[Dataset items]
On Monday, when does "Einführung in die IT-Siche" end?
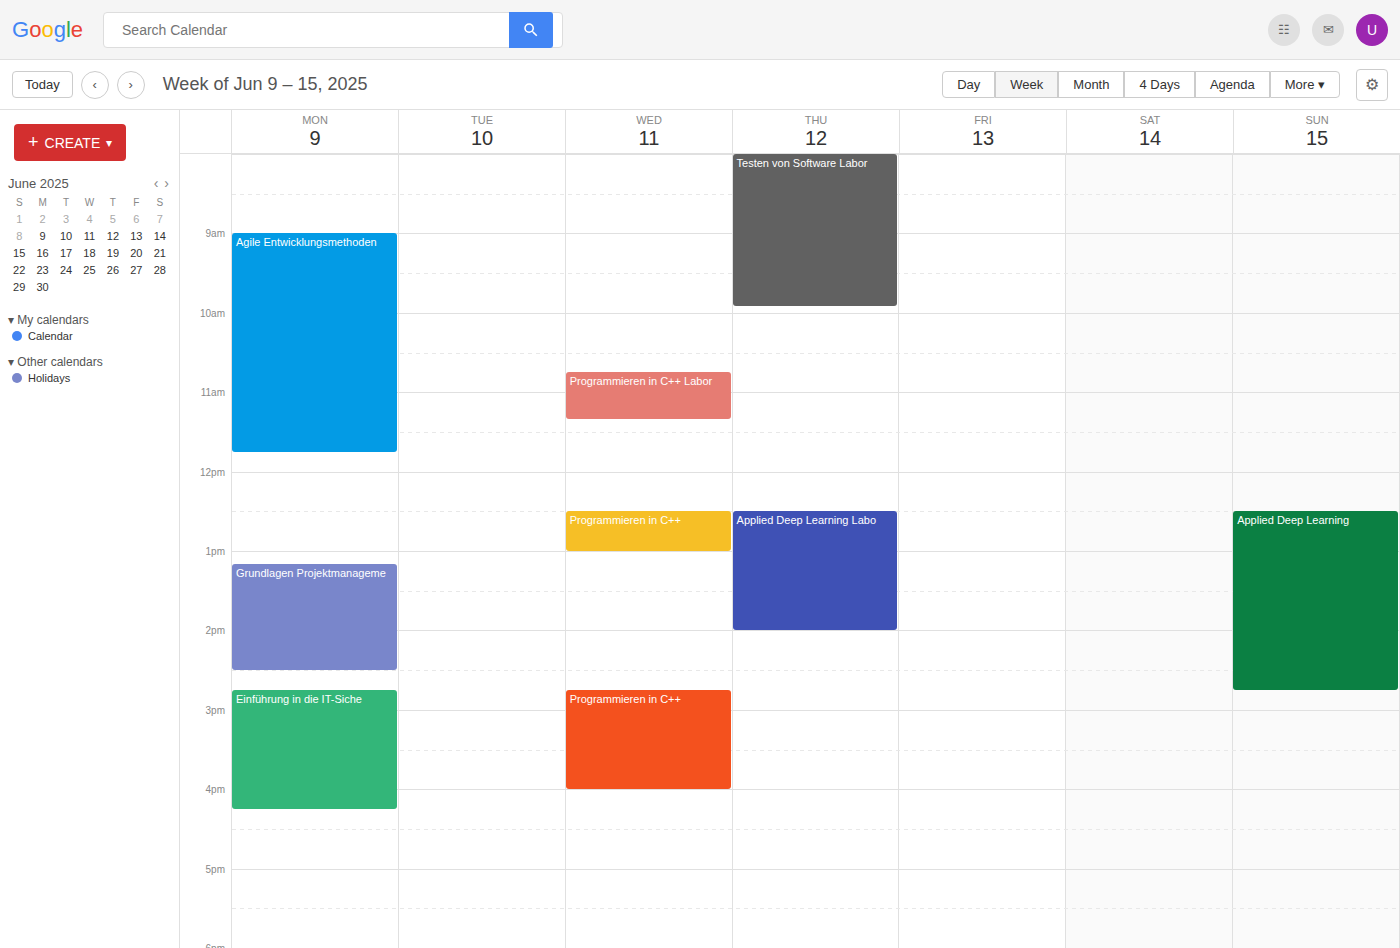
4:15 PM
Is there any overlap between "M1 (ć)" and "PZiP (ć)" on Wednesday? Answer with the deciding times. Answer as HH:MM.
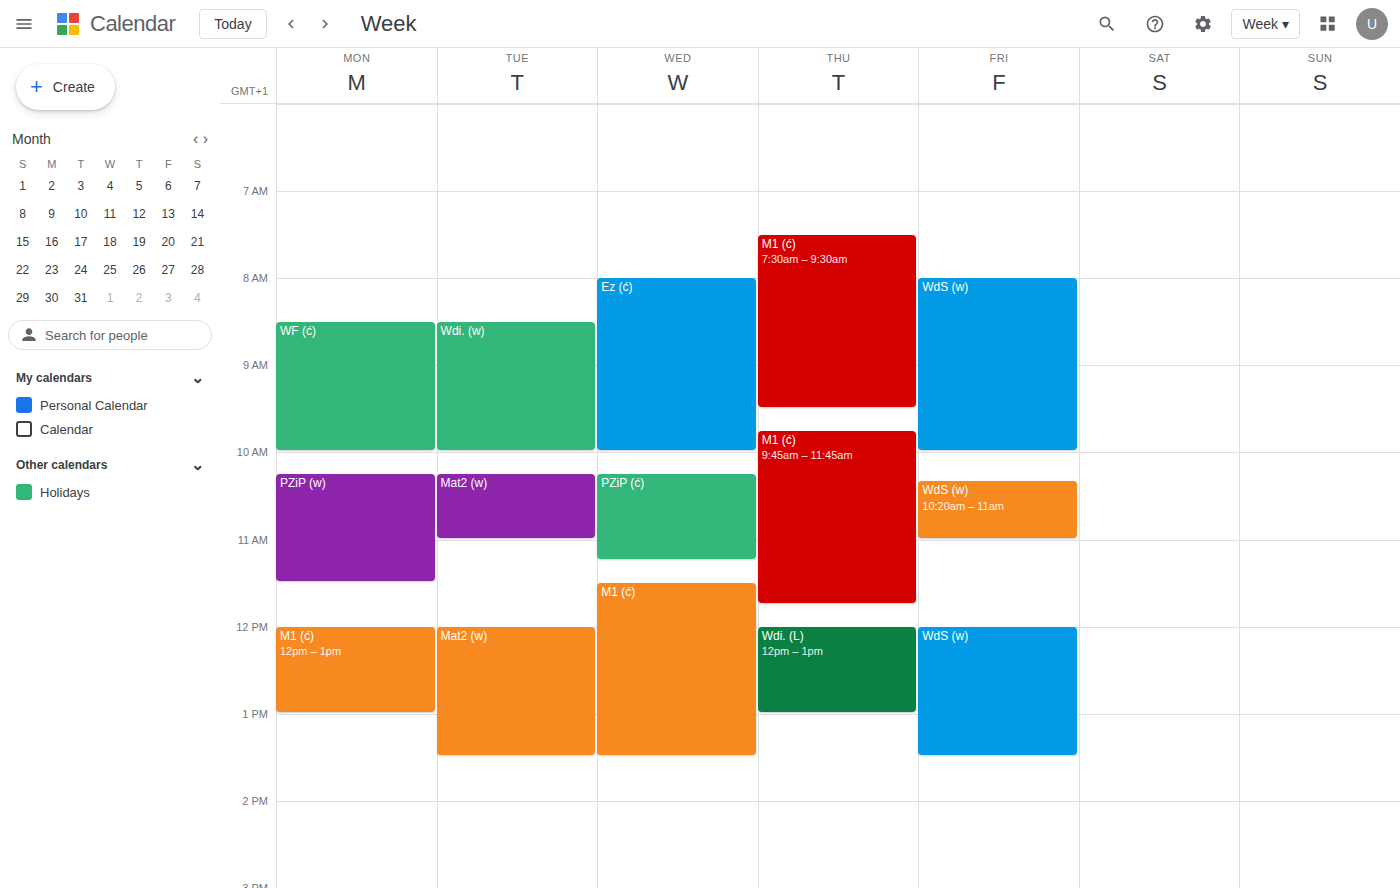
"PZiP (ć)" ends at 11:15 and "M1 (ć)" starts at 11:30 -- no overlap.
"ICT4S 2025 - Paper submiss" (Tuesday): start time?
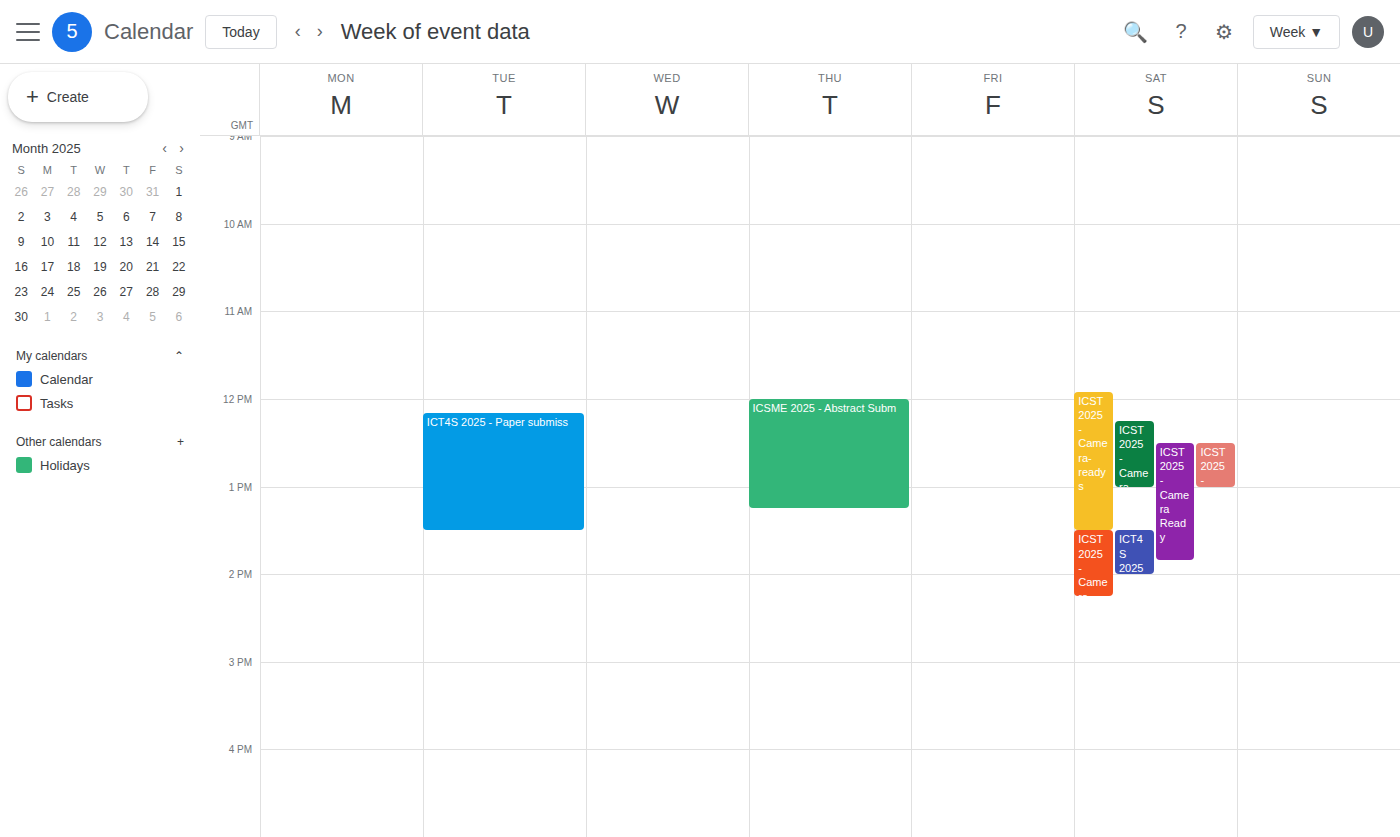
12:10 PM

● **Exercise objective**
How many lines in the data above contain the word "overlap"? Reply with the number alone.

● **Worked answer**
2